Salerno's father was a service manager for a firm that repaired elevators and forklifts. His mother was a homemaker.
"My parents were community people," he says, "and doing things for others was what they did. I knew from the youngest age that I had to do something, preferably for those less fortunate than me."
After high school, Salerno enrolled at a private Dominican college about 17 miles from New York City. He was able to pay for his schooling by carving out a job as a "housemaster" at the New York Institute for the Blind in the Bronx, where he spent his nights after attending college classes during the day.
The venerable institute included students who were blind and deaf, victims of a rubella epidemic in the mid-1960s. Salerno learned American Sign Language so he could communicate with the deaf kids.
He earned his undergraduate degree in education and seemed headed for a teaching career after completing his master's degree in special and elementary education at Boston College.
But in 1985, Salerno was accepted to the University of Massachusetts Medical School.

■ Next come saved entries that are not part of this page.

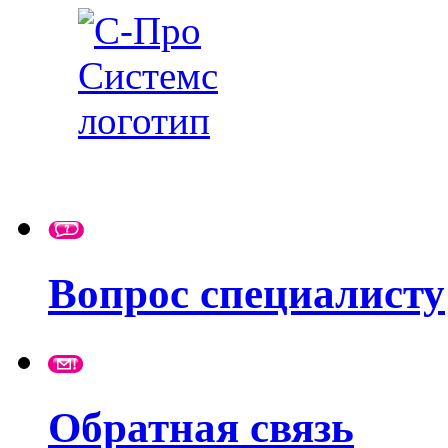
Вопрос специалисту
Обратная связь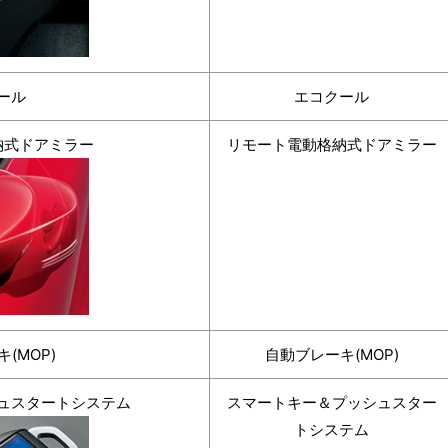
ール
エコクール
納式ドアミラー
リモート電動格納式ドアミラー
(MOP)
自動ブレーキ(MOP)
ュスタートシステム
スマートキー＆プッシュスター
トシステム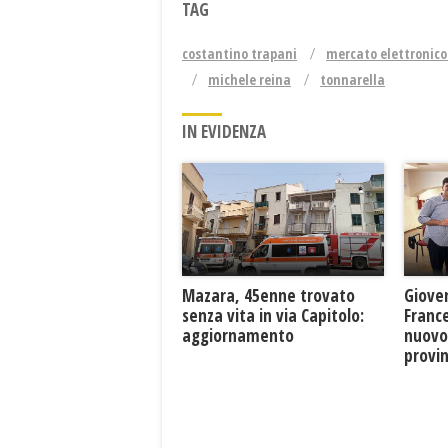
TAG
costantino trapani
mercato elettronico
michele reina
tonnarella
IN EVIDENZA
Mazara, 45enne trovato
Giove
senza vita in via Capitolo:
France
aggiornamento
nuovo
provin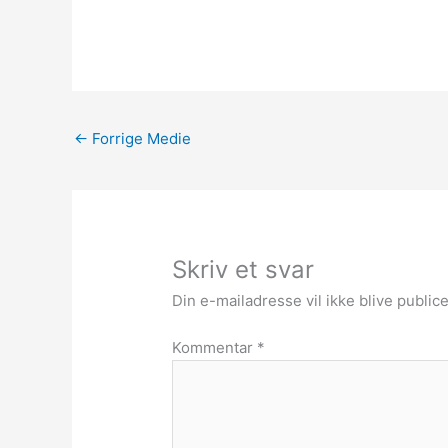
←
Forrige Medie
Skriv et svar
Din e-mailadresse vil ikke blive publice
Kommentar
*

He spent much of his residency working at an inner-city hospital with Boston children, and he knew pediatrics was it for him.
"I loved to treat children and help them heal," says Salerno, a divorcee with no kids of his own.
He worked as a pediatrician in the Boston area for almost a decade before moving to Arizona in the late 1990s for his then-wife's health.
After a stint with a pediatrics group, Salerno opened a one-doctor office at Tatum and Bell Road in North Phoenix. He attracted a devoted clientele of young parents with his direct and compassionate bedside manner and unusual round-the-clock approach to the job.
Beyond the call of duty only begins to describe it: Salerno gave his personal cell phone number (no answering service) to the parents of his patients and always responded as quickly as possible.
Later, after the doctor's name had been splashed across TV screens and newspapers, more than 20 parents sent letters to the judge in the stolen-car case, each saying that they wouldn't hesitate to let him treat their children again once he got better.
One addressed Salerno directly in her letter: "Don't let your missteps define you. Don't let others make you see only your mistakes. You need to see always what others know of you. A loving doctor, a person who remembers his little patients by name and greets them so. A doctor, a person who can immediately make a child unafraid."